Comment I Am Nowhere Near A Physicist (Score 1) 375
So I'm just a little confused about this article. To perform the experiment, you take a beam and split it into two. One beam (A) goes toward a target and crosses the distance in, say, 5 milliseconds. The second beam (B) takes longer and requires 60 milliseconds to reach the goal. If the researcher changes A, B is changed due to entanglement and vice versa.

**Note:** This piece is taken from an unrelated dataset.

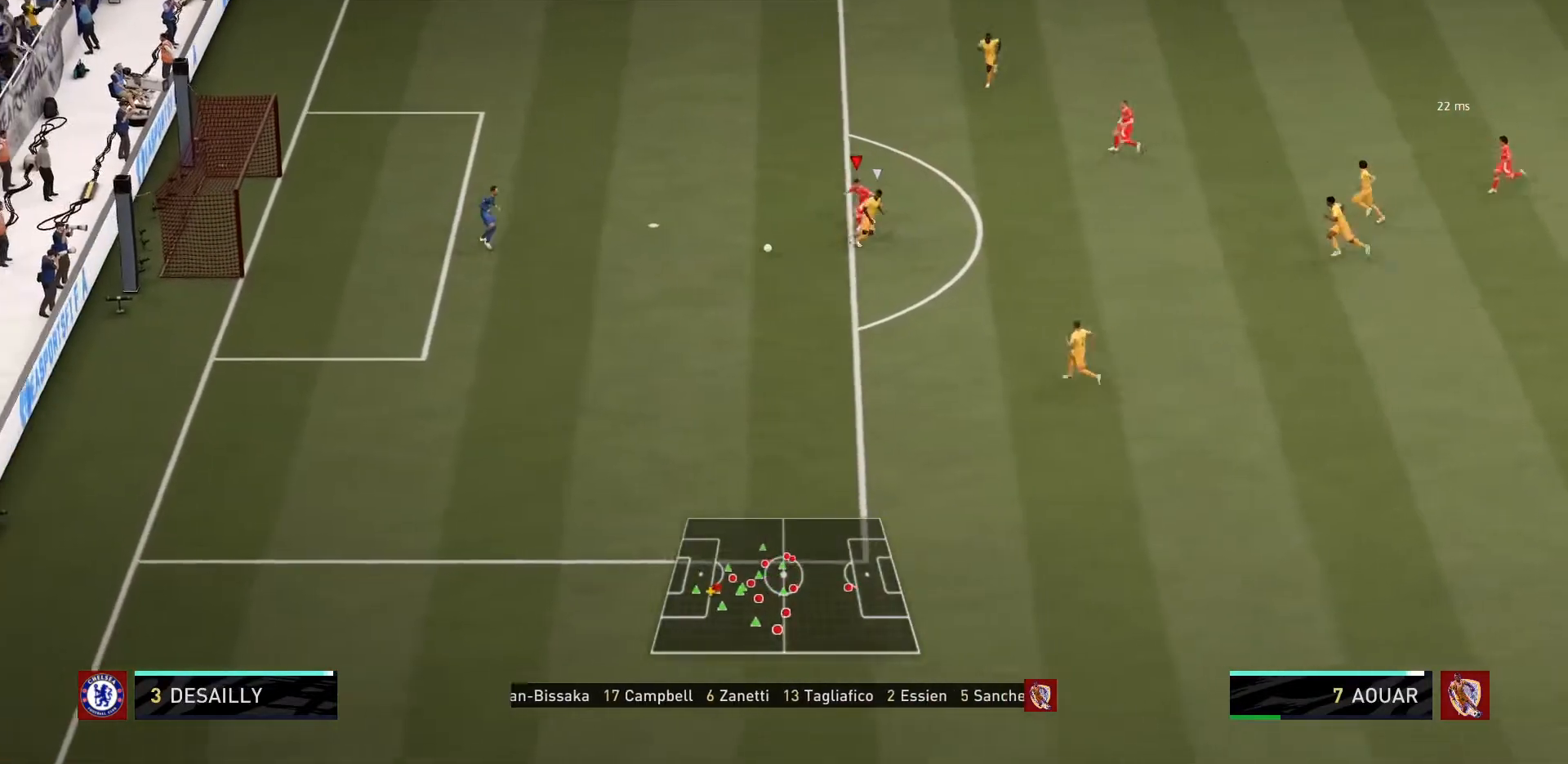
{"buttons": ["R1"], "left_stick": "down-left", "right_stick": "center", "events": [[134, "CIRCLE", "up"], [167, "left_stick", "down-left"]]}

What he's proposing is that changing B results in a change in A before B is actually changed. For the sake of example, we'll say A registers a change 55 milliseconds before B is modified - the difference between both beams. As he is researching causality, he would still have to modify B to verify that A and B match. Like any good researcher, he will continue with additional attempts at modifying A before changing B. But each time, he would require changing A in any case to see if A and B match.
Is that about correct?
Which leads me to believe that there's something akin to the conservation of mass something like a conservation of causality. He could never prove that A changed before B without actually modifying B in any case. Leaving the experiment half-done would cause doubt, let alone a paradox. It would be akin to cracking into a server to leave the message, "im in ur server, hacking ur systemz"
If this experiment is correct, and both communication systems are using this setup, then merely intending to leave the message would leave the message. But you would never be certain, because, really, are you going to trust thinking about leaving a message to leave a message? Not at all, you'd be certain to leave the message so that the public can see it.
As the "Uncertainty Principle" is already taken, perhaps it could be called the "Human Conditioning Principle."